**BRANO**:
* * *

La famiglia è un tema dominante del corrente dibattito politico europeo, in particolare
italiano. Essa, difatti, condiziona la fisionomia della società perché trasmette la prima
educazione all’individuo, contribuisce in maniera decisiva a delineare l’andamento dei
consumi e la struttura del mercato del lavoro; infine, in essa si forma la domanda di beni di
consumo e, contemporaneamente, l’offerta di lavoro.
L’attualità dell’argomento è palese: si parla sempre più di calo delle nascite,
invecchiamento della popolazione, ritardo dell’ingresso dei giovani nel mondo del lavoro e
posticipazione del matrimonio, a cui consegue la prolungata permanenza degli stessi
nell’abitazione dei genitori (la quale supera la fine del ciclo di studi e l’inizio del percorso
lavorativo), le problematiche di genere che a livello macro riguardano il mercato del lavoro e
la società nel suo complesso e che a livello micro hanno forti implicazioni sulle dinamiche
familiari. La famiglia è un elemento dinamico della società poiché è mutevole nel tempo, per
le varie fasi del ciclo vitale dei suoi componenti e per il livello di crescita economica dell’area
geografica in cui vive. Vengono affrontati, dunque, i principali effetti del suo ruolo nel
contesto economico globale di un paese, con particolare attenzione alla partecipazione delle
donne alla forza lavoro, procedendo con lo studio dei modelli economici più noti
sull’economia della famiglia.
Successivamente sono esaminate le più attuali problematiche afferenti la famiglia e le
strutture familiari tipiche delle principali aree europee, focalizzando l’analisi sulle peculiarità
dell’economia della famiglia in Italia.

* * *

**RICHIESTA A**: Trascrivi la parte del brano sulla famiglia compresa tra "La famiglia è un tema" e "l’offerta di lavoro.", estremi inclusi.
I record che seguono non hanno alcun legame con il brano.

Immagini abbinate al codice sorgente
* * *

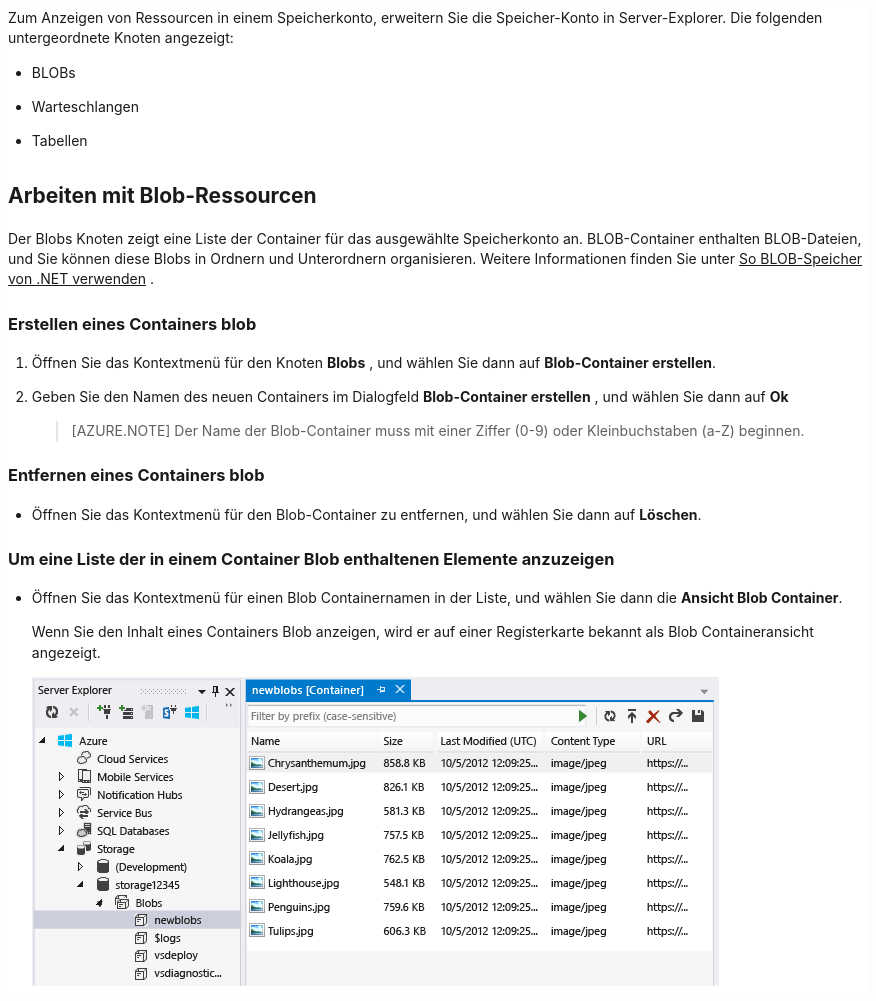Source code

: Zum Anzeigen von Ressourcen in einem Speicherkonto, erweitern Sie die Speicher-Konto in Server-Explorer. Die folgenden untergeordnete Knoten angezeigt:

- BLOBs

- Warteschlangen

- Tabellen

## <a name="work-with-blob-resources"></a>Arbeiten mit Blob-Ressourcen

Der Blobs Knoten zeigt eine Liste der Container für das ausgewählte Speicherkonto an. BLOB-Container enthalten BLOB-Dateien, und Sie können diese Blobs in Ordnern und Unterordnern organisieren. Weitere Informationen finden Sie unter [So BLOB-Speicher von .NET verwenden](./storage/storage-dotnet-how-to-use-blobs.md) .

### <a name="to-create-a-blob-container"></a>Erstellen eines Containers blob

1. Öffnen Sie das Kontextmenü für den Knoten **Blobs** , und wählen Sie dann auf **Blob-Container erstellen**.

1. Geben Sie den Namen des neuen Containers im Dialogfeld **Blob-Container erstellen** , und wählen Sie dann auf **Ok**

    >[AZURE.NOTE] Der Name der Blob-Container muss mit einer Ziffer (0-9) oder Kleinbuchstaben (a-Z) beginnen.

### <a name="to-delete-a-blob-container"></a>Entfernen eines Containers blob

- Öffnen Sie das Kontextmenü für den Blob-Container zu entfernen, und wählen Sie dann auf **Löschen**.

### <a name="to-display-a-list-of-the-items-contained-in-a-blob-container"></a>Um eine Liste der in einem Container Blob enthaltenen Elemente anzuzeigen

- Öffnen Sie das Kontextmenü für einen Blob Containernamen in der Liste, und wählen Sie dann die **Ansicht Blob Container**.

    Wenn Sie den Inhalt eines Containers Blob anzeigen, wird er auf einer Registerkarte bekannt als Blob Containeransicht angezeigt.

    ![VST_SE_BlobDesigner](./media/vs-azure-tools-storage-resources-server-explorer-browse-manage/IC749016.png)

* * *

**RICHIESTA B**: Riscrivi tutti i record sostituendo "Kontextmenü" con "Menü" e lasciando invariato tutto il resto. Escludi le immagini dalla risposta.

**RISPOSTA A**:
La famiglia è un tema dominante del corrente dibattito politico europeo, in particolare
italiano. Essa, difatti, condiziona la fisionomia della società perché trasmette la prima
educazione all’individuo, contribuisce in maniera decisiva a delineare l’andamento dei
consumi e la struttura del mercato del lavoro; infine, in essa si forma la domanda di beni di
consumo e, contemporaneamente, l’offerta di lavoro.

**RISPOSTA B**:
Source code

: Zum Anzeigen von Ressourcen in einem Speicherkonto, erweitern Sie die Speicher-Konto in Server-Explorer. Die folgenden untergeordnete Knoten angezeigt:

- BLOBs

- Warteschlangen

- Tabellen

## <a name="work-with-blob-resources"></a>Arbeiten mit Blob-Ressourcen

Der Blobs Knoten zeigt eine Liste der Container für das ausgewählte Speicherkonto an. BLOB-Container enthalten BLOB-Dateien, und Sie können diese Blobs in Ordnern und Unterordnern organisieren. Weitere Informationen finden Sie unter [So BLOB-Speicher von .NET verwenden](./storage/storage-dotnet-how-to-use-blobs.md) .

### <a name="to-create-a-blob-container"></a>Erstellen eines Containers blob

1. Öffnen Sie das Menü für den Knoten **Blobs** , und wählen Sie dann auf **Blob-Container erstellen**.

1. Geben Sie den Namen des neuen Containers im Dialogfeld **Blob-Container erstellen** , und wählen Sie dann auf **Ok**

    >[AZURE.NOTE] Der Name der Blob-Container muss mit einer Ziffer (0-9) oder Kleinbuchstaben (a-Z) beginnen.

### <a name="to-delete-a-blob-container"></a>Entfernen eines Containers blob

- Öffnen Sie das Menü für den Blob-Container zu entfernen, und wählen Sie dann auf **Löschen**.

### <a name="to-display-a-list-of-the-items-contained-in-a-blob-container"></a>Um eine Liste der in einem Container Blob enthaltenen Elemente anzuzeigen

- Öffnen Sie das Menü für einen Blob Containernamen in der Liste, und wählen Sie dann die **Ansicht Blob Container**.

    Wenn Sie den Inhalt eines Containers Blob anzeigen, wird er auf einer Registerkarte bekannt als Blob Containeransicht angezeigt.

    ![VST_SE_BlobDesigner](./media/vs-azure-tools-storage-resources-server-explorer-browse-manage/IC749016.png)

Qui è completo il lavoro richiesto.